Lyndon B. Johnson - Early Life
Lyndon Johnson was born August 27, 1908, in a small dogtrot house on the land that belonged to his grandfather. he was driven by childhood demons, the humiliation and insecurity suffered when his father lost the family ranch in Texas.
He was the first of five children of Rebekah Baines and Sam E. Johnson, Jr. An open central passage, or "dogtrot," separated the two main rooms of the one-story frame house. President and Mrs. Johnson constructed, on the site of the original birthplace, a guesthouse similar to the house in which he was born. Thus, the LBJ Birthplace has the distinction of being the only presidential birthplace replica constructed, furnished, and interpreted by an incumbent chief executive.
The home is a five-room, Texas dogtrot house, typical of the late 19th century with stone foundation, frame construction, board-and-batten siding, and a wood-shingle roof. An open central hallway runs between two large rooms on the east and west sides. In the outer wall of each room is a stone fireplace with wooden mantel. A partially enclosed wooden porch extends across the front of the building with a nursery room extending out from the porch. An ell to the rear of the western room contains a dining room, an old kitchen, and a modern kitchen. To the east of the dining room are a back porch, a shed room, and a modern bath. Johnson family items and period pieces furnish the home.
Sam E. Johnson, Jr. moved his family to Johnson City in 1913, when Lyndon was five years old. The Johnsons purchased a handsome, one-story home the following year. The house consisted of the original five-room house built in 1901, plus a west wing addition with two more bedrooms and a “tubroom,” containing a tub and possibly a washstand. The house also had two L-shaped porches on the front, a screened porch in the back, and another open porch behind the west wing. Many people in Johnson City thought this was one of the nicest houses in town. Lyndon Johnson grew up in this house until he went away to college. It was his home from the age of five until he married at the age of 26, except for two years between 1920 and 1922 when the family returned to their farm.
Lyndon Johnson attended public schools in Johnson City, graduated from the Southwest Texas Teachers College at San Marcos (now known as Texas State University–San Marcos) and taught school to Mexican American children before he came to Washington as secretary to Representative Richard M. Kleberg (D-Texas). Energetic and ambitious, he rose to attention by winning election as Speaker of the "Little Congress," a congressional staff club.
In 1934, Johnson married Claudia “Lady Bird” Alta Taylor. By this time, he had already embarked on his political career. In 1931, he went to Washington, DC as secretary to Democratic Congressman Richard Kleberg and by 1935, was a successful administrator for the National Youth Administration in Texas.

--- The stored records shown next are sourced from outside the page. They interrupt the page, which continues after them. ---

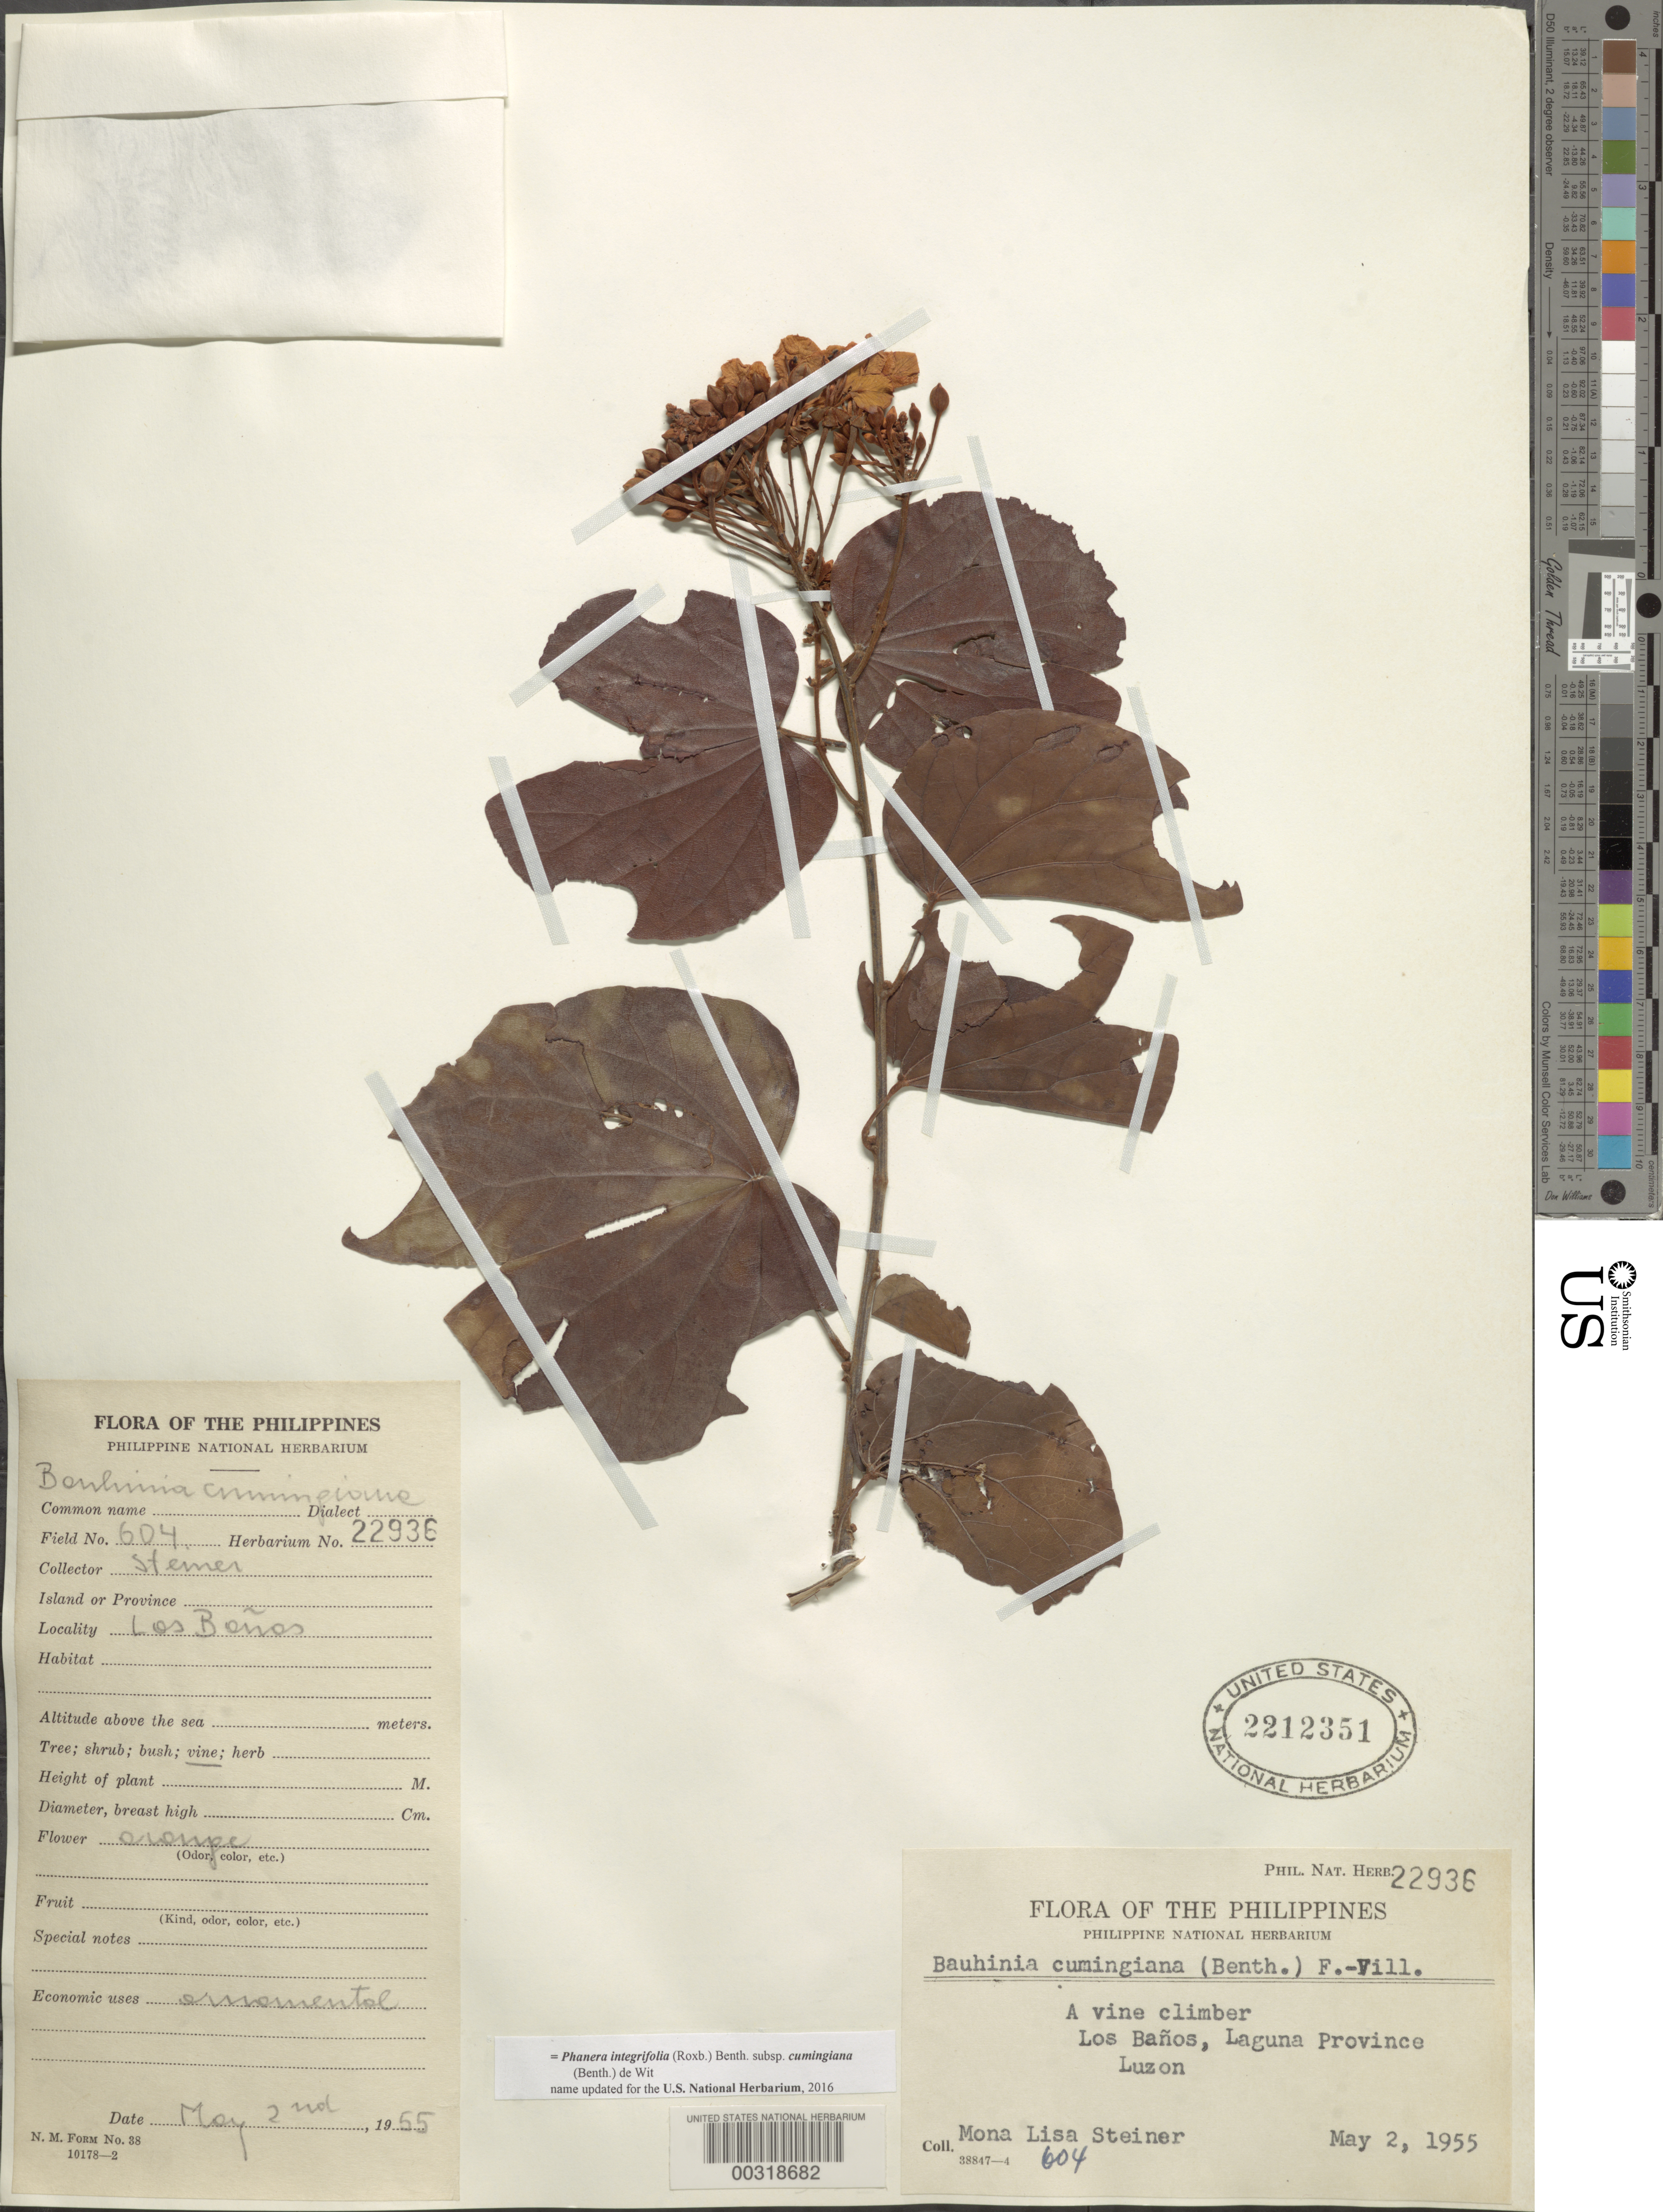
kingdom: Plantae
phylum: Tracheophyta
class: Magnoliopsida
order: Fabales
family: Fabaceae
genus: Phanera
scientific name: Phanera integrifolia subsp. cumingiana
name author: (Benth.) de Wit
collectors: M. Steiner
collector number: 604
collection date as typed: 02 May 1955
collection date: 1955-05-02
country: Philippines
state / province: Calabarzon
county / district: Laguna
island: Luzon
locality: Los baños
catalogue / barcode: US 2212351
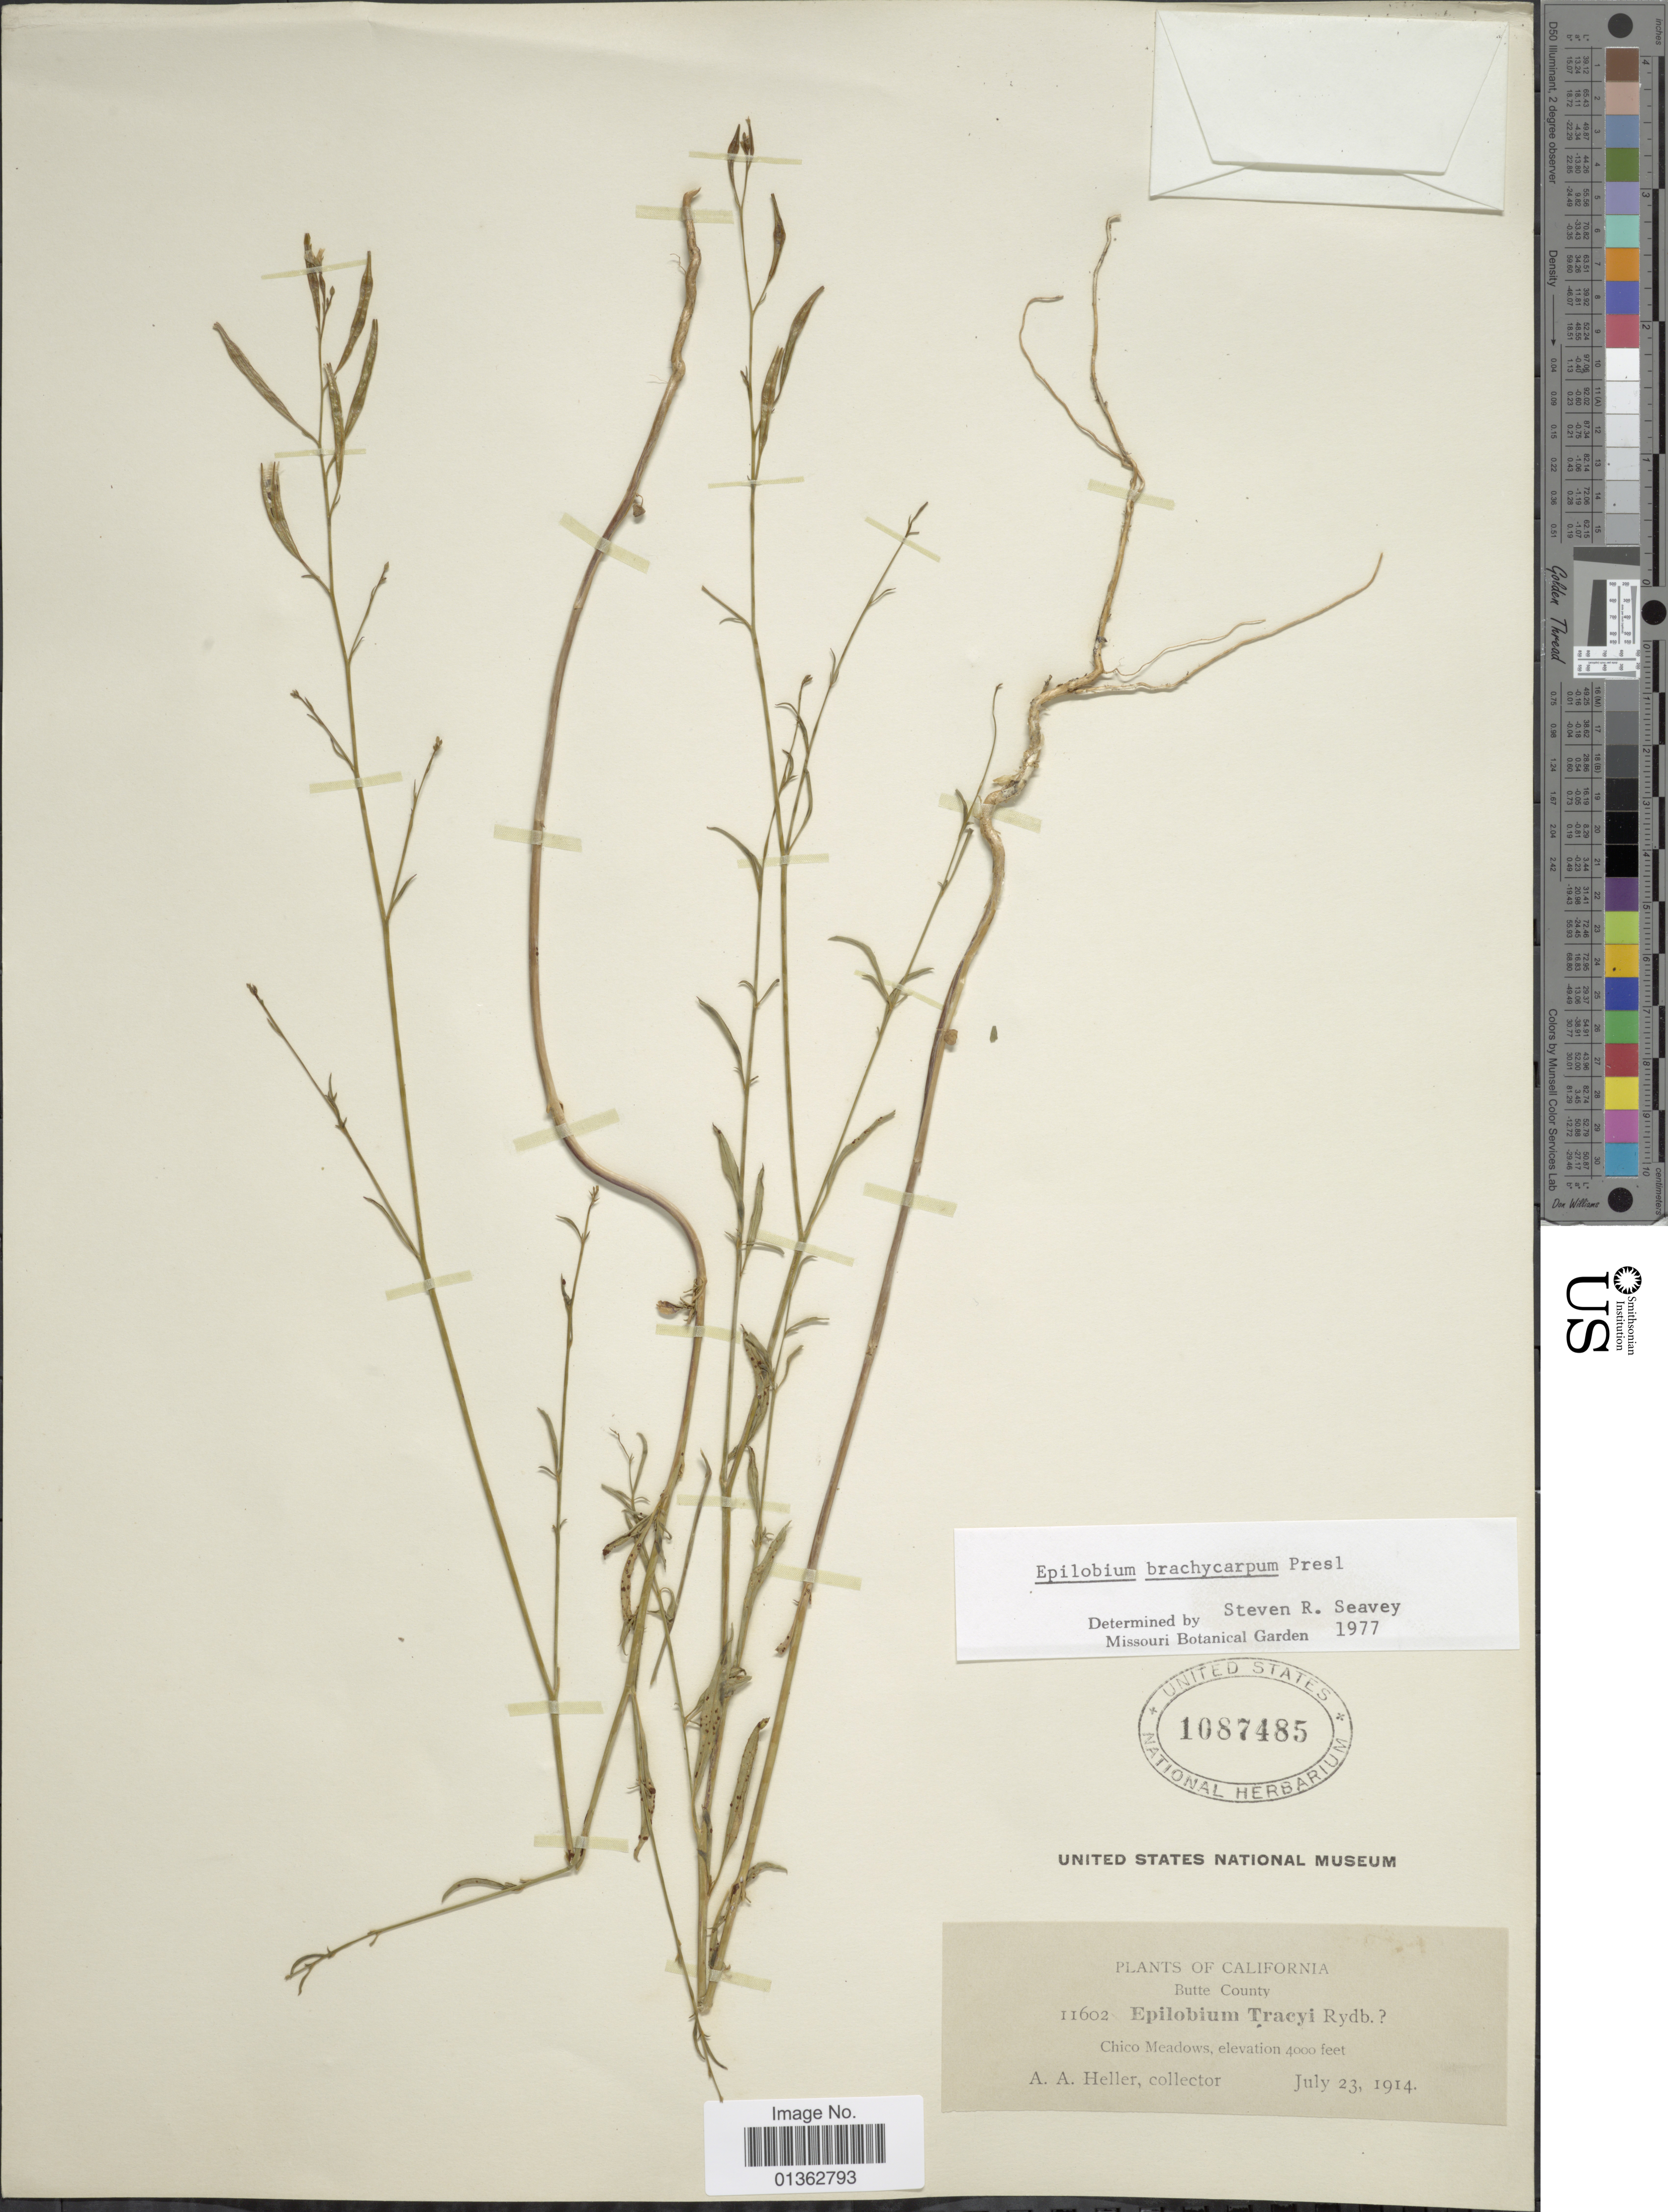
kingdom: Plantae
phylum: Tracheophyta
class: Magnoliopsida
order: Myrtales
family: Onagraceae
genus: Epilobium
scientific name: Epilobium brachycarpum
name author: C. Presl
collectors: A. A. Heller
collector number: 11602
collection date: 1914-07-23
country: United States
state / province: California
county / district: Butte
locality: Butte County. Chico Meadows.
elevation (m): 1219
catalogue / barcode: US 1087485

Johnson was appointed Texas director of the National Youth Administration – a New Deal agency designed to help young people get educations and jobs.
When Joseph Buchanan, his local congressman, died unexpectedly in 1937, Johnson jumped into the race. He returned to the front porch of his boyhood home to make his first political campaign speech in 1937, and won the special election to succeed him. He became a master of the legislative process and attracted the attention of powerful House Speaker Sam Rayburn, another Texan, and President Franklin D. Roosevelt. In the House he aligned himself with the legendary Texas Representative Sam Rayburn and with President Franklin D. Roosevelt's New Deal. Reelected five times, Johnson served in the House until 1948.
When the United States entered World War II, Johnson became the first member of Congress to enlist in the armed services, becoming a lieutenant commander in the Navy. His military service abruptly ended, however, when President Roosevelt ordered that members of Congress choose between serving in uniform or in Congress. Johnson resigned his active commission and returned to Capitol Hill. In 1941 he made an unsuccessful bid for the Democratic nomination for the Senate. In 1948, he won a Senate seat in a hotly-contested race by a margin of 87 votes.